# Dual total correlation

In information theory, dual total correlation (Han 1978) or excess entropy (Olbrich 2008) is one of the two known non-negative generalizations of mutual information. While total correlation is bounded by the sum entropies of the n elements, the dual total correlation is bounded by the joint-entropy of the n elements. Although well behaved, dual total correlation has received much less attention than the total correlation. A measure known as "TSE-complexity" defines a continuum between the total correlation and dual total correlation (Ay 2001).

## Definition

For a set of n random variables $\{X_1,\ldots,X_n\}$, the dual total correlation $D(X_1,\ldots,X_n)$ is given by

$D(X_1,\ldots,X_n) = H\left( X_1, \ldots, X_n \right) - \sum_{i=1}^n H\left( X_i | X_1, \ldots, X_{i-1}, X_{i+1}, \ldots, X_n \right) ,$

where $H(X_{1},\ldots,X_{n})$ is the joint entropy of the variable set $\{X_{1},\ldots,X_{n}\}$ and $H(X_{i}| ... )$ is the conditional entropy of variable $X_{i}$, given the rest.

## Normalized

The dual total correlation normalized between [0,1] is simply the dual total correlation divided by its maximum value $H(X_{1}, \ldots, X_{n})$,

$ND(X_1,\ldots,X_n) = \frac{D(X_1,\ldots,X_n)}{H(X_1,\ldots,X_n)} .$

## Bounds

Dual total correlation is non-negative and bounded above by the joint entropy $H(X_1, \ldots, X_n)$.

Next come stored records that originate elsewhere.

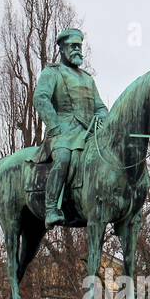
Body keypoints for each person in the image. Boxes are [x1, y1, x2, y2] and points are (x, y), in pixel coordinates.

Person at [33, 28, 108, 227]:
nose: (77, 50)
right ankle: (51, 208)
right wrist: (55, 126)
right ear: (62, 48)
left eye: (79, 46)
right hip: (63, 132)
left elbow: (100, 107)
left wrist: (102, 118)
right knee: (64, 157)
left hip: (89, 132)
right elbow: (41, 98)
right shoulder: (52, 73)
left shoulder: (88, 79)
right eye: (72, 46)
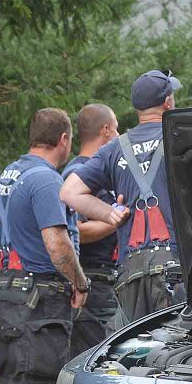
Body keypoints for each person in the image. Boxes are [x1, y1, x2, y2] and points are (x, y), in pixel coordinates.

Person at [0, 108, 89, 384]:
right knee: (35, 380)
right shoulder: (47, 180)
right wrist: (78, 281)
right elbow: (56, 242)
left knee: (10, 380)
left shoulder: (10, 174)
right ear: (64, 140)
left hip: (10, 290)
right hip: (39, 294)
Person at [61, 70, 182, 323]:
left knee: (133, 355)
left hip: (131, 274)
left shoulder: (115, 148)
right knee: (177, 354)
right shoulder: (181, 137)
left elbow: (69, 191)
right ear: (168, 102)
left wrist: (110, 214)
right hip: (176, 271)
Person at [64, 103, 121, 356]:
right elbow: (75, 231)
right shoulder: (78, 174)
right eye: (117, 129)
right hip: (93, 281)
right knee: (99, 355)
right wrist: (116, 219)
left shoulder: (96, 172)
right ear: (106, 131)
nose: (120, 136)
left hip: (107, 280)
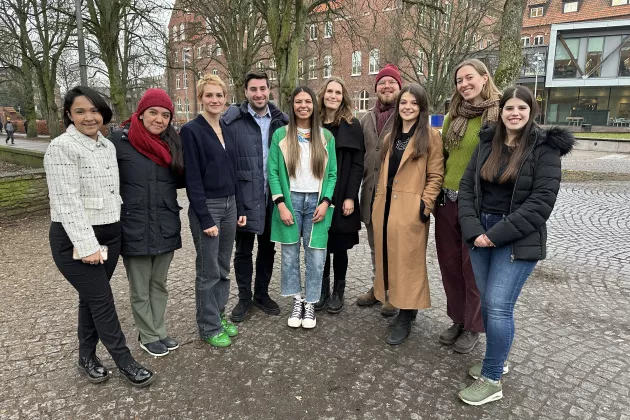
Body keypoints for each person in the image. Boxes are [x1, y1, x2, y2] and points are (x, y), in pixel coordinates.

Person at [457, 86, 574, 405]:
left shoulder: (545, 149)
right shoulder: (487, 142)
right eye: (509, 107)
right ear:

$0 \leq D(X_1, \ldots, X_n) \leq H(X_1, \ldots, X_n) .$

Secondly, Dual total correlation has a close relationship with total correlation, $C(X_1, \ldots, X_n)$. In particular,

$\frac{C(X_1, \ldots, X_n)}{n-1} \leq D(X_1, \ldots, X_n) \leq (n-1) \; C(X_1, \ldots, X_n) .$

## History

Han (1978) originally defined the dual total correlation as,

\begin{align} & {} \qquad D(X_1,\ldots,X_n) \\[10pt] & \equiv \left[ \sum_{i=1}^n H(X_1, \ldots, X_{i-1}, X_{i+1}, \ldots, X_n ) \right] - (n-1) \; H(X_1, \ldots, X_n) \; . \end{align}

However Abdallah and Plumbley (2010) showed its equivalence to the easier-to-understand form of the joint entropy minus the sum of conditional entropies via the following:

\begin{align} & {} \qquad D(X_1,\ldots,X_n) \\[10pt] & \equiv \left[ \sum_{i=1}^n H(X_1, \ldots, X_{i-1}, X_{i+1}, \ldots, X_n ) \right] - (n-1) \; H(X_1, \ldots, X_n) \\ & = \left[ \sum_{i=1}^n H(X_1, \ldots, X_{i-1}, X_{i+1}, \ldots, X_n ) \right] + (1-n) \; H(X_1, \ldots, X_n) \\ & = H(X_1, \ldots, X_n) + \left[ \sum_{i=1}^n H(X_1, \ldots, X_{i-1}, X_{i+1}, \ldots, X_n ) - H(X_1, \ldots, X_n) \right] \\ & = H\left( X_1, \ldots, X_n \right) - \sum_{i=1}^n H\left( X_i | X_1, \ldots, X_{i-1}, X_{i+1}, \ldots, X_n \right)\; . \end{align}

## References

• Han T. S. (1978). Nonnegative entropy measures of multivariate symmetric correlations, Information and Control 36, 133–156.
• Fujishige Satoru (1978). Polymatroidal Dependence Structure of a Set of Random Variables, Information and Control 39, 55–72. doi:10.1016/S0019-9958(78)91063-X.
• Olbrich, E. and Bertschinger, N. and Ay, N. and Jost, J. (2008). How should complexity scale with system size?, The European Physical Journal B - Condensed Matter and Complex Systems. doi:10.1140/epjb/e2008-00134-9.
• Abdallah S. A. and Plumbley, M. D. (2010). A measure of statistical complexity based on predictive information, ArXiv e-prints. arXiv:1012.1890v1.
• Nihat Ay, E. Olbrich, N. Bertschinger (2001). A unifying framework for complexity measures of finite systems. European Conference on Complex Systems. pdf.